Die Kaffeebohnen verschütten
A m Donnerstagmorgen kam Una um kurz vor 8:00 Uhr wieder am Bahnhof von Eastbourne an. Auf dem Bahnsteig war nichts mehr von dem Fußbad zu sehen, allerdings glaubte sie, die Möwe wiederzuerkennen, die unweit der Stelle hockte. Una konzentrierte sich darauf, die Bahnhofshalle zu durchqueren und zur Wohnung ihrer Mutter zu gelangen. Der Tag war grau, der Himmel matt und schmierig wie der Bürgersteig, und das bedeutete, dass es keine lästigen Schatten gab wie an einem sonnigen Tag.
Der letzte Februartag war unmerklich näher gerückt wie ein Zahnarzttermin. Morgen würde ihre Mum Ken heiraten, was höchstwahrscheinlich damit endete, dass Kens Lebensversicherung zum Tragen käme. Dass Una letzten Sonntag fast von einem gebrauchten Fußbad erschlagen worden wäre, hatte ihr Selbstvertrauen angekratzt. Unter der Woche hatte sie ihre Termine und Aufgaben mechanisch bewältigt, in ihr jedoch hatte sich etwas verändert. Wie Cassie, die ihre Gabe verloren hatte, konnte sie kein Worst-Case-Szenario mehr voraussehen, da sie überall nur Katastrophen ausmachte. Und wenn man nur noch Katastrophen sah, stach die schlimmste von allen nicht mehr deutlich daraus hervor.
Selbst wenn sie morgen etwas entdeckte, das eine Gefahr für Ken darstellte, würde sie nichts dagegen tun können. Der Anschlag auf dem Bahnhof war eine Warnung gewesen, und die zeigte Wirkung. Una war jetzt auf ihre eigene Sicherheit bedacht und wusste nicht genau, ob sie noch Kapazitäten übrig hatte, um Ken zu schützen.
Langsam näherte sie sich Morningview Mansions und wich dabei Fußgängern und Rissen im Bürgersteig aus.
»Hallo, Liebes«, wurde sie von ihrer Mum begrüßt. Offenbar war sie beim Friseur gewesen: Sie hatte frische Strähnchen, und ihr Haar federte bei jedem Schritt. »Du siehst müde aus. War deine Arbeitswoche okay?«
Da die Veränderungen im Team noch nicht offiziell verkündet worden waren, hatte Una ihr übliches Einzelgespräch mit Ajay geführt, der ihr versichert hatte, dass sie nach wie vor Aufstiegschancen hatte. Tim hatte sie ein paarmal angeschrieben, aber sie hatte immer behauptet, zu beschäftigt für ein Meeting zu sein. Schließlich hatte er sie angefleht, ihr bei ihren Ermittlungen helfen zu dürfen, doch sie hatte ihn zum Schweigen gebracht, indem sie ihm ihre Notizen geschickt hatte. Es war gut, dass er sich bemühte, doch würde sie ihn auf keinen Fall als ihren neuen Manager akzeptieren. Gott sei Dank hatte sie für heute Homeoffice vereinbart …

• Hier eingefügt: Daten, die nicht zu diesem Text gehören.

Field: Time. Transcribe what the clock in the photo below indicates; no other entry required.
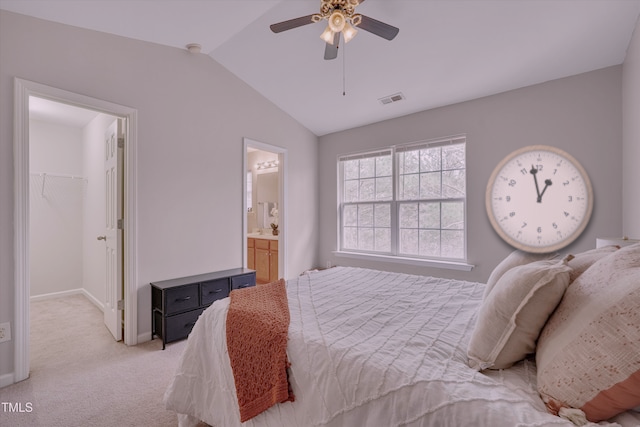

»Geht es Ken gut?«, fragte sie, nahm das Kissen vom Sessel und setzte sich. Falls er eine Erkältung oder Verletzung hatte, müsste die Hochzeit vielleicht verschoben werden. Womöglich könnte sie ihn auch selbst verletzen? Natürlich nur so sehr wie gerade nötig.
Das Gesicht ihrer Mum hellte sich auf. »Er ist voller Tatendrang, aber heute verbringt er einen ruhigen Abend mit Anton. Chrissie und Duncan gehen mit den Mädchen zu einer alten Schulfreundin, damit er ein bisschen Ruhe bekommt. Wir dürfen uns natürlich nicht sehen, das ist Tradition. Aber er hat den Befehl, sich heute Abend auszuruhen. Und du erschreckst ihn morgen nicht, klar?«
»Nein. Mach ich nicht.«
»Wir können heute Abend auch zu Hause bleiben. Ich hab eine Flasche Weißwein im Kühlschrank. Und ein paar Cashewkerne mit Schokoüberzug. Es läuft ein neuer Commissario Montalbano .«
»Klar, Mum. Ich fange jetzt besser mit der Arbeit an, bin schon spät dran.«
»Oh, und Anton meint, ihr zwei trefft euch heute Nachmittag wegen letzter Hochzeitsvorbereitungen. Du sollst dich bei ihm melden.«
Una stellte den Rucksack im Gästezimmer ab und schickte Anton eine Sprachnachricht. Er antwortete ihr, und sie verabredeten sich um 17:30 Uhr im Café. Er wollte mit ihr die finale Fassung des Films vor der Premiere beim Hochzeitsessen durchgehen. Sie wollte ihm erzählen, dass Ken morgen einer Gefahr ausgesetzt war. Das würde ein schwieriges Gespräch werden.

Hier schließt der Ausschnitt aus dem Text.